The Seagull'S Laughter

Devin D. O'Leary
\
3 min read
The new Icelandic eveningwear collection from J. Crew.
Share ::
Based on a popular Icelandic novel, The Seagull's Laughter is undoubtedly a more powerful offering for those born and raised on the chilly volcanic island. Those separated from the film's subject matter by time and space may not find quite as much to identify with, but–like the island nation that spawned it–it radiates such an unexpected amount of life that most foreign film friendly audiences will at least walk out humming (if not boisterously singing) the film's praises.

The comedy/drama is set in post-World War II Iceland and concerns a female-filled family whose lives are turned upside down when a distant cousin returns, out of the blue, from America. Freyja (Margrét Vilhjálmsdóttir) is more than a little out of place in small-town Iceland.
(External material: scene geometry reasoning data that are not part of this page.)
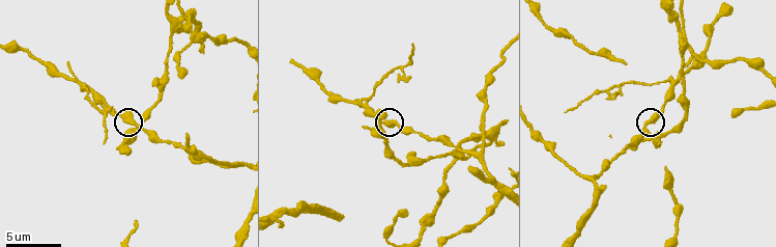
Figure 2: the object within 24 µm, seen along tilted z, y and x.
look(3d, 6 µm, figure 2, (386, 124))

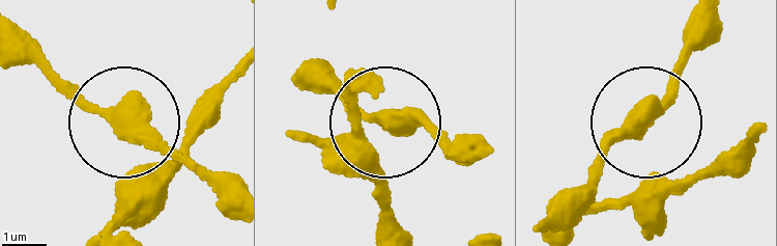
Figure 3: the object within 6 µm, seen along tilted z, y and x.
look(3d, 6 µm, back, figure 3, (389, 120))

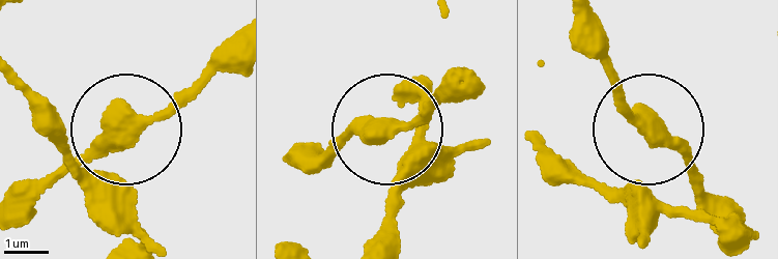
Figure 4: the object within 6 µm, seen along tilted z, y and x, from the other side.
pass()
runs along (12, 219), (87, 155), (237, 70) in figure 4; one cell here

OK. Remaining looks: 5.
four arms meet
look(3d, 16 µm, figure 1, (41, 187))

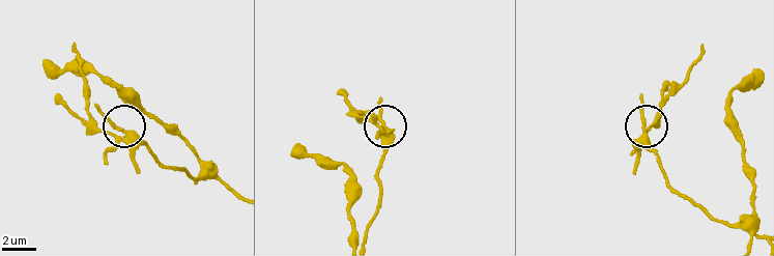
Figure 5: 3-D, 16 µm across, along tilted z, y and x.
zoom in
look(3d, 10 µm, figure 5, (113, 136))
A chubby wallflower when she married an American flyboy and split the hinterlands years ago, Freyja is now an impossibly glamorous widow with a Rita Hayworth figure, a waterfall of brunette hair and seven trunks full of glittery cocktail dresses. Her relatives, bored by absent husbands and dull lives, seize on the newly transplanted Freyja like a savior. Young Agga (Ulga Egilsdóttir), however, isn't quite sure what to think of this familiar stranger. Teetering on the brink of puberty, Agga views her cousin with a mixture of admiration and jealousy. For some reason, Agga doesn't trust Freyja, and immediately dubs her “evil”–an assertion no one else in the family seems interested in listening to.

As Freyja re-acclimates to her former stomping grounds, she naturally attracts the attentions of most red-blooded men in town. Eventually, she falls for an uptight engineer, unleashing the film's multiple story lines about sexual and class differences.
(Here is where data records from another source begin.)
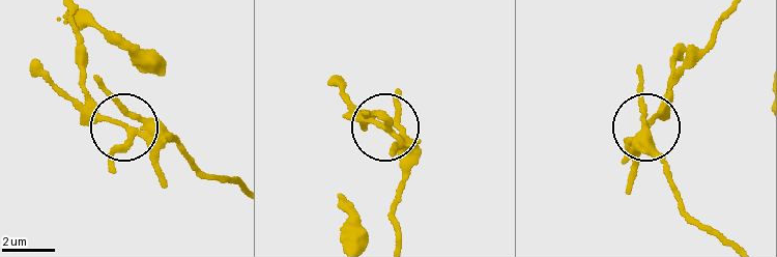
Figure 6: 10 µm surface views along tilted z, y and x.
4 arms
pass()
one cell here

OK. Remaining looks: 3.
four or more arms meet
look(3d, 16 µm, figure 1, (174, 73))

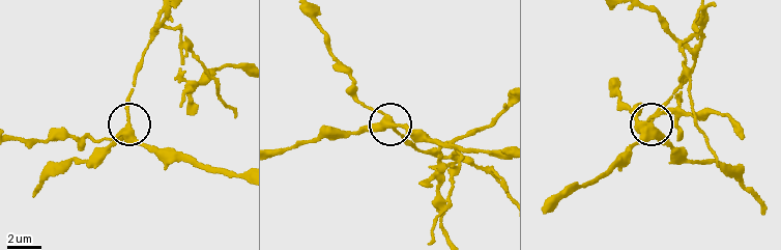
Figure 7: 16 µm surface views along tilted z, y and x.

Freyja is played by Vilhjálmsdóttir as an unstoppable elemental force. Something between a Viking goddess and a women's lib pioneer, Freyja is soon crushing the hearts of men and uplifting the souls of women. All except Agga, of course, who, in her childish imagination, believes that Freyja might be responsible for bumping off an abusive husband or two. Egilsdóttir, Iceland's answer to a young Christina Ricci, does a fine job delimitating her character's conflicted emotions over her cousin's formidable brand of maturity and sexuality. It's easy to admire (or fall in love with) Freyja, for example, when she manhandles a gang of teenage bullies who are teasing her mentally handicapped relative. It's also just as easy to be frightened of her when she dominates her snobby mother-in-law with fiendish glee.

The film hints at elements of the supernatural. Freyja's nocturnal walks in a garden of eerily anthropomorphic rocks suggest that perhaps she is some sort of fairy, sent to beguile and bewilder these simple townsfolk. (Residents of Iceland reportedly have a very strong belief in fairies, elves and the like.) Keep in mind, however, that the film is seen largely through the eyes of Agga, who is likely to view the world through her own warped childhood filter. Though it feels, occasionally, like a dark fairy tale of awakening sexuality, The Seagull's Laughter remains a practical-minded and pragmatic narrative about female solidarity, frigid latitudes and icy black humor.